Além desses julgados, que estabelecem a tese para negar a fruição, total ou parcial, no pleno uso do bem econômico, em razão da não edificação no bem, há outros que da mesma forma não aplicam a interpretação correta, por entenderem que a fruição caberia somente após eventual inadimplemento por parte do adquirente. O que é um verdadeiro absurdo e clara inovação interpretativa, já que não há essa previsão na legislação.

Salvo melhor juízo, parece cristalina a falha na interpretação, que, se não combatida nas instâncias superiores, se consolidará como uma verdade por meio da jurisprudência, invertendo a ordem lógica das fontes do Direito, onde a jurisprudência se sobrepõe à Lei. Estabelece o artigo 140 do Código de Processo Civil que o juiz não pode se eximir de julgar o conflito, ainda que não exista lei expressa prevendo aquela hipótese verificada nos autos, alegando lacuna ou obscuridade do ordenamento jurídico. Para tanto, deverá valer-se da jurisprudência, da doutrina estrangeira, dos usos e costumes, mas não lhe é dado deixar de arbitrar o conflito.

De igual modo e com mais razão, não pode o magistrado deixar de aplicar a lei quando a situação de fato é clara a demonstrar a ocorrência da hipótese prevista pelo legislador.
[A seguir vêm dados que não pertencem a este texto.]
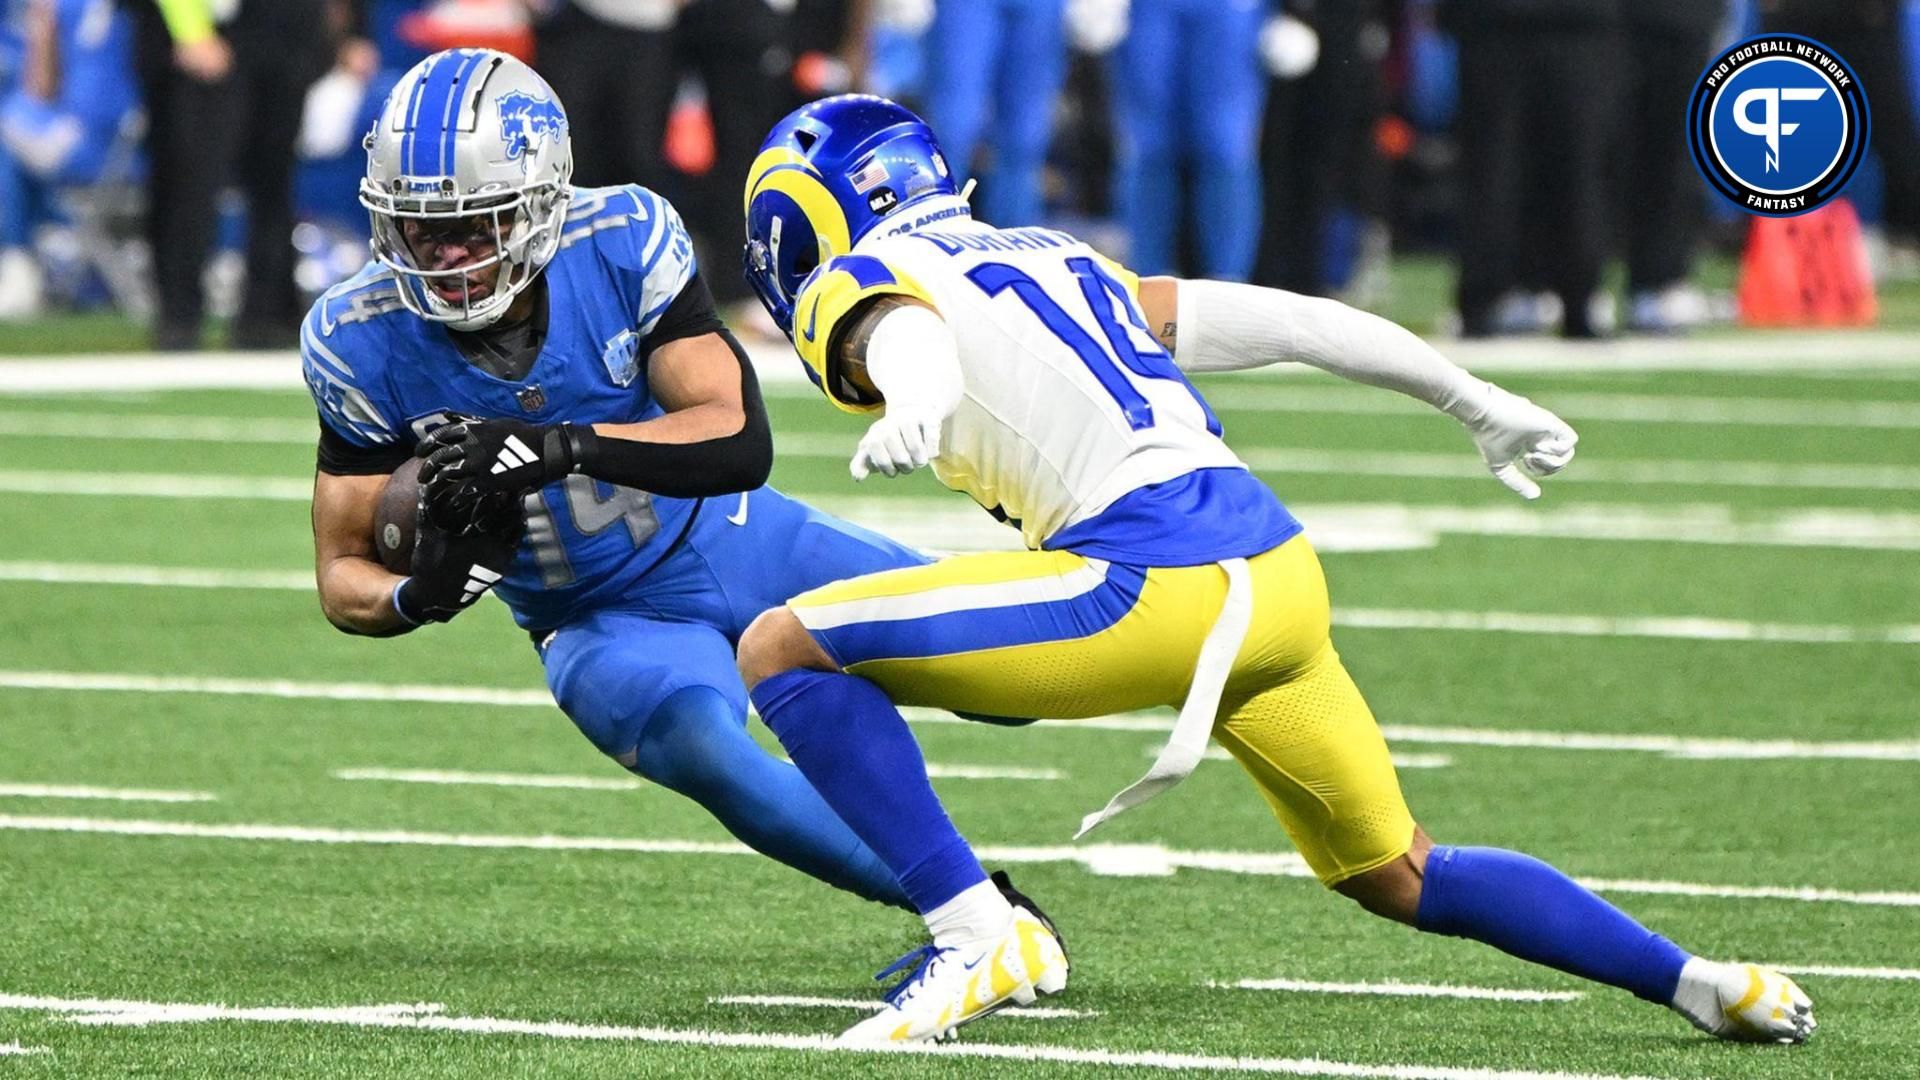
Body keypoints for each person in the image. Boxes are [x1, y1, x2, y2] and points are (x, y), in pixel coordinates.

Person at [734, 94, 1818, 1045]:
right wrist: (1473, 400)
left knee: (782, 647)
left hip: (1151, 586)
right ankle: (1700, 981)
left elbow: (899, 331)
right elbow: (1294, 322)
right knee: (1400, 874)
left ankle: (978, 935)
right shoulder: (1060, 254)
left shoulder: (861, 277)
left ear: (810, 216)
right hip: (1279, 579)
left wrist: (916, 396)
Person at [302, 49, 1056, 920]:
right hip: (594, 618)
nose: (449, 257)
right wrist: (417, 596)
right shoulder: (355, 336)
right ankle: (977, 911)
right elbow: (341, 572)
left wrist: (554, 447)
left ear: (543, 200)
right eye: (423, 230)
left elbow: (736, 439)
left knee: (1009, 679)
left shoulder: (619, 240)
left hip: (736, 531)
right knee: (709, 750)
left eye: (480, 225)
Se assim não for operado, caímos na vala da insegurança jurídica tão temida pelos mais diversos segmentos da economia e que tanto prejudica os andamentos saudáveis dos negócios realizados em nosso país.

*Diego Amaral é advogado, especialista em Direito Imobiliário e Civil, professor de pós-graduação em Direito Imobiliário e conselheiro jurídico da CBIC (Câmara Brasileira da Indústria da Construção).